Une exception toutefois : sa série Milton Park (1970-1973), du nom d’un quartier de Montréal menacé à l’époque par un projet de démolition. Habitant eux-mêmes Milton Park, Gutsche et son partenaire David Miller, également photographe, ont utilisé l’art photographique pour contribuer à l’effort de la communauté visant à sauver le quartier.
Sélection de la série Milton Park, 1970-1973
Photo : De la série Milton Park, 1970 – 1973, épreuve argentique à la gélatine (30,2 x 23,2 cm).
Photo : De la série Milton Park, 1970 – 1973, épreuve argentique à la gélatine (30,2 x 23,2 cm).
«Dans ce cas particulier, les photographies avaient pour but de montrer aux gens la valeur de ce qu’ils avaient avant qu’ils ne le perdent», explique Gutsche.
Une partie de Milton Park a finalement été rasée, mais la deuxième phase du projet de démolition a été annulée. Selon Gutsche, cette volte-face est attribuable aux protestations des habitants du quartier, aux efforts des défenseurs du patrimoine et à la coopération des différents ordres de gouvernements.

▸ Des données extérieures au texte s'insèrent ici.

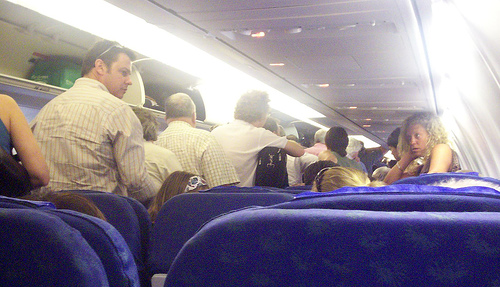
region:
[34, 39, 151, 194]
Man with stripped shirt and glasses on his head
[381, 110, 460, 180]
woman with curly hair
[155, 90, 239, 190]
oler man with checkered shirt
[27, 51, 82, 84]
luggage on an airplane overhead compartment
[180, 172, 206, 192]
headband on a woman's head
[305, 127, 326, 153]
older man in a pink shirt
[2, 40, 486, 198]
people getting off an airplane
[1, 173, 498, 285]
blue seats on an airplane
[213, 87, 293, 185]
person wearing a white shirt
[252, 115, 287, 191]
person wearing black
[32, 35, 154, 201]
a passenger standing in isle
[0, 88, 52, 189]
a passenger standing in isle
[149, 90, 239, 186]
a passenger standing in isle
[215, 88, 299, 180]
a passenger standing in isle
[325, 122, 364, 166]
a passenger standing in isle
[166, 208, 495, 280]
a dark blue seat back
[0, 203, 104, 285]
a dark blue seat back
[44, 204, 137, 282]
a dark blue seat back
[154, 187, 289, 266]
a dark blue seat back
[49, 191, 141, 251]
a dark blue seat back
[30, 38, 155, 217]
person on an airplane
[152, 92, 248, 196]
person on an airplane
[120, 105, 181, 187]
person on an airplane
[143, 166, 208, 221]
person on an airplane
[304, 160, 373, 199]
person on an airplane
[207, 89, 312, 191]
person on an airplane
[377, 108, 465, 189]
person on an airplane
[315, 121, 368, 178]
person on an airplane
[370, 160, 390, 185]
person on an airplane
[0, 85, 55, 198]
person on an airplane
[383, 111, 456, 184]
A woman resting her head on her hand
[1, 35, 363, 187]
Passengers boarding a plane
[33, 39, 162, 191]
Man in a striped short and sunglasses on his head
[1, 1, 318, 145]
Overhead storage compartments on a plane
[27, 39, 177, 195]
A man looking over his shoulder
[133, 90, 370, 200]
The backs of people's heads as they board a plane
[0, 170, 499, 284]
Rows of seats on an airliner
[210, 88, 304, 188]
A man with luggage under his arm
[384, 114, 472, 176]
A woman scratching her head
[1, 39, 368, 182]
Passengers exiting an aircraft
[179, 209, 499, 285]
the top of a purple plane seat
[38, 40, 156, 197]
a man with sunglasses on his head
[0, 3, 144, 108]
above the seat cargo space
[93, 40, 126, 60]
a pair of silver sunglasses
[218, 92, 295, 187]
a man resting his arm on a black bag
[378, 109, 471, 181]
a woman leaning on a seat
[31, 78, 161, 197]
a white long sleeved stripped shirt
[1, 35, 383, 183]
a bunch of people standing in a line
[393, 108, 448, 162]
woman's blonde curly hair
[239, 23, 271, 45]
a passenger seat airplane light that is on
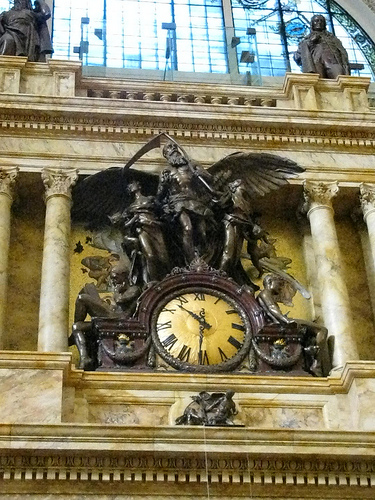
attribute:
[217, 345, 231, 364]
roman numeral — small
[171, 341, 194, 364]
roman numeral — small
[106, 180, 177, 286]
statue — bronze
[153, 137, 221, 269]
statue — bronze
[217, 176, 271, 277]
statue — bronze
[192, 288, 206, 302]
numeral — small, roman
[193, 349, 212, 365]
numeral — small, roman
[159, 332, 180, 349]
numeral — roman, small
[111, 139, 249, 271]
statues — people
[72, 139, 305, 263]
statue — BROWN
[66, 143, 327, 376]
sculptures — CLUSTER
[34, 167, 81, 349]
column — TALL, MARBLE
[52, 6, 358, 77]
glass panels — BLUE, STAINED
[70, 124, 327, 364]
statues — SCULPTED, CLOCK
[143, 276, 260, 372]
clock — OLD, BRONZE, ROMAN NUMERAL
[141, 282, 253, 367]
clock — OLD WORLD STYLE, WALL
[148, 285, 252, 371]
clock — WALL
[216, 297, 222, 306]
numeral — Small 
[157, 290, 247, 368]
clock — Black and yellow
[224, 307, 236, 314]
numeral — Small 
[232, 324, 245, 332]
numeral — Small 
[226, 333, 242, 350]
numeral — Small 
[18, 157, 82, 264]
pillar — old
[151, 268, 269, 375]
clock — yellow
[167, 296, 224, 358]
hands — black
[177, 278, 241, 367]
face — gold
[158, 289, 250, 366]
numerals — black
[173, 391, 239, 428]
statue — small, brown, metal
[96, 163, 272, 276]
statue — large, brown, metal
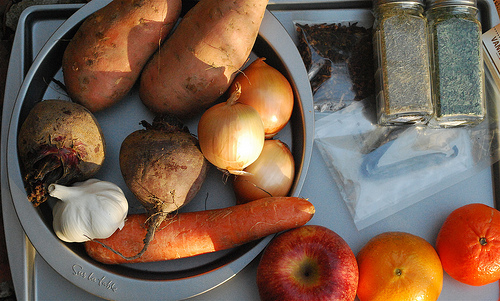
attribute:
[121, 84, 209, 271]
yam — large , pink 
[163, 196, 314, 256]
carrot — picked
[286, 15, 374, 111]
herbs — small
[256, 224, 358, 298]
apple — red , yellow 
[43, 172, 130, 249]
clove — white 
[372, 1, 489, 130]
shaker — pepper, herb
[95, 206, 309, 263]
carrot — orange 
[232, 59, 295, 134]
onion — ripe, yellow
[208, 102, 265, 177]
onion — yellow 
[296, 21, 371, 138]
packet — herbs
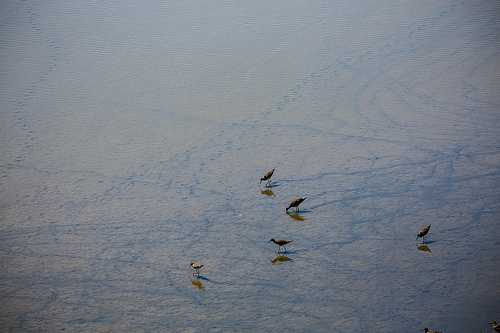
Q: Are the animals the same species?
A: Yes, all the animals are birds.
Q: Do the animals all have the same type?
A: Yes, all the animals are birds.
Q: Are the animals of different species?
A: No, all the animals are birds.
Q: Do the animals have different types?
A: No, all the animals are birds.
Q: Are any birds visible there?
A: Yes, there is a bird.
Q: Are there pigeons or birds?
A: Yes, there is a bird.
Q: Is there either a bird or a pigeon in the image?
A: Yes, there is a bird.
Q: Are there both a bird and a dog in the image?
A: No, there is a bird but no dogs.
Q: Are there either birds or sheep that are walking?
A: Yes, the bird is walking.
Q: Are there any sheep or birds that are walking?
A: Yes, the bird is walking.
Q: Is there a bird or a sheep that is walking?
A: Yes, the bird is walking.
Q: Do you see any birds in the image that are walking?
A: Yes, there is a bird that is walking.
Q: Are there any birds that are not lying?
A: Yes, there is a bird that is walking.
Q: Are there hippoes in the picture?
A: No, there are no hippoes.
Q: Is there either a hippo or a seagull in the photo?
A: No, there are no hippoes or seagulls.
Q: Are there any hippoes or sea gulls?
A: No, there are no hippoes or sea gulls.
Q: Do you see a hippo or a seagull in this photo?
A: No, there are no hippoes or seagulls.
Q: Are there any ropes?
A: No, there are no ropes.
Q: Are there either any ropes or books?
A: No, there are no ropes or books.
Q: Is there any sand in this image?
A: Yes, there is sand.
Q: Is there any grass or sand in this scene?
A: Yes, there is sand.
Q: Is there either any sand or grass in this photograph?
A: Yes, there is sand.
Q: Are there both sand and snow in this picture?
A: No, there is sand but no snow.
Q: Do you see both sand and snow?
A: No, there is sand but no snow.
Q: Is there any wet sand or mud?
A: Yes, there is wet sand.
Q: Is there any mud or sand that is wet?
A: Yes, the sand is wet.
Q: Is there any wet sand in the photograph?
A: Yes, there is wet sand.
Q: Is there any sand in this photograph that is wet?
A: Yes, there is sand that is wet.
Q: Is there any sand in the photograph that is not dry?
A: Yes, there is wet sand.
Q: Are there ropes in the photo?
A: No, there are no ropes.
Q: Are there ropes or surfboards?
A: No, there are no ropes or surfboards.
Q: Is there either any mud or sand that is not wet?
A: No, there is sand but it is wet.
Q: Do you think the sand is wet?
A: Yes, the sand is wet.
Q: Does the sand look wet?
A: Yes, the sand is wet.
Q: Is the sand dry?
A: No, the sand is wet.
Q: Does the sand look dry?
A: No, the sand is wet.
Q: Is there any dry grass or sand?
A: No, there is sand but it is wet.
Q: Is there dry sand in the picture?
A: No, there is sand but it is wet.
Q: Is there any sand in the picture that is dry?
A: No, there is sand but it is wet.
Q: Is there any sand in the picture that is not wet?
A: No, there is sand but it is wet.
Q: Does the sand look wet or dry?
A: The sand is wet.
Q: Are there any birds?
A: Yes, there is a bird.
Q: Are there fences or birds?
A: Yes, there is a bird.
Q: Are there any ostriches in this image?
A: No, there are no ostriches.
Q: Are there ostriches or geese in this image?
A: No, there are no ostriches or geese.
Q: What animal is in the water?
A: The bird is in the water.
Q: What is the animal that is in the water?
A: The animal is a bird.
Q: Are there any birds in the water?
A: Yes, there is a bird in the water.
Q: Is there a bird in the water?
A: Yes, there is a bird in the water.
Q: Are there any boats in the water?
A: No, there is a bird in the water.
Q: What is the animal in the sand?
A: The animal is a bird.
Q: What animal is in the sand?
A: The animal is a bird.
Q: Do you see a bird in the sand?
A: Yes, there is a bird in the sand.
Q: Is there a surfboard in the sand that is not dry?
A: No, there is a bird in the sand.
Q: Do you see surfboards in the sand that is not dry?
A: No, there is a bird in the sand.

«La particularité de ces photographies, c’est qu’elles sont restées vivantes. Elles sont encore exposées et elles intéressent encore les gens», souligne Gutsche.
Réalisée entre 1990 et 1998, la série Couvents est un autre projet de Gutsche qui a été très bien accueilli par le public. «J’avais très envie de photographier ces communautés de femmes de l’intérieur. Je voulais savoir ce que ça signifie de vivre en tant que femme dans un univers féminin, et aussi illustrer le rôle central de ces communautés dans l’histoire du Québec», confie Gutsche.
Sélection de la série Couvents, 1990-1998
La candidature de l’artiste montréalaise a d’abord été proposée par Zoë Tousignant, Conservatrice, Photographie au Musée McCord Stewart. Gutsche a ensuite déposé sa candidature, mais elle ne s’attendait pas à figurer parmi les artistes mis en nomination.
La lauréate a été sélectionnée par un jury composé de membres prééminents de la communauté artistique canadienne : Edward Burtynsky, artiste et président du jury; Stéphane Aquin, directeur général du Musée des beaux-arts de Montréal; Andrea Kunard, conservatrice principale des photographies au Musée des beaux-arts du Canada; et Gaëlle Morel, commissaire d’exposition de l’Image Centre de l’Université métropolitaine de Toronto.
«Clara Gutsche est une praticienne dévouée de la photographie classique», affirme M. Burtynsky.
«Gutsche s’intègre dans une communauté au fil du temps et pose un regard doux et attentif sur celle-ci afin d’en révéler le vrai caractère. Ce sera un plaisir de voir ses œuvres réunies dans une exposition et un livre à paraître.»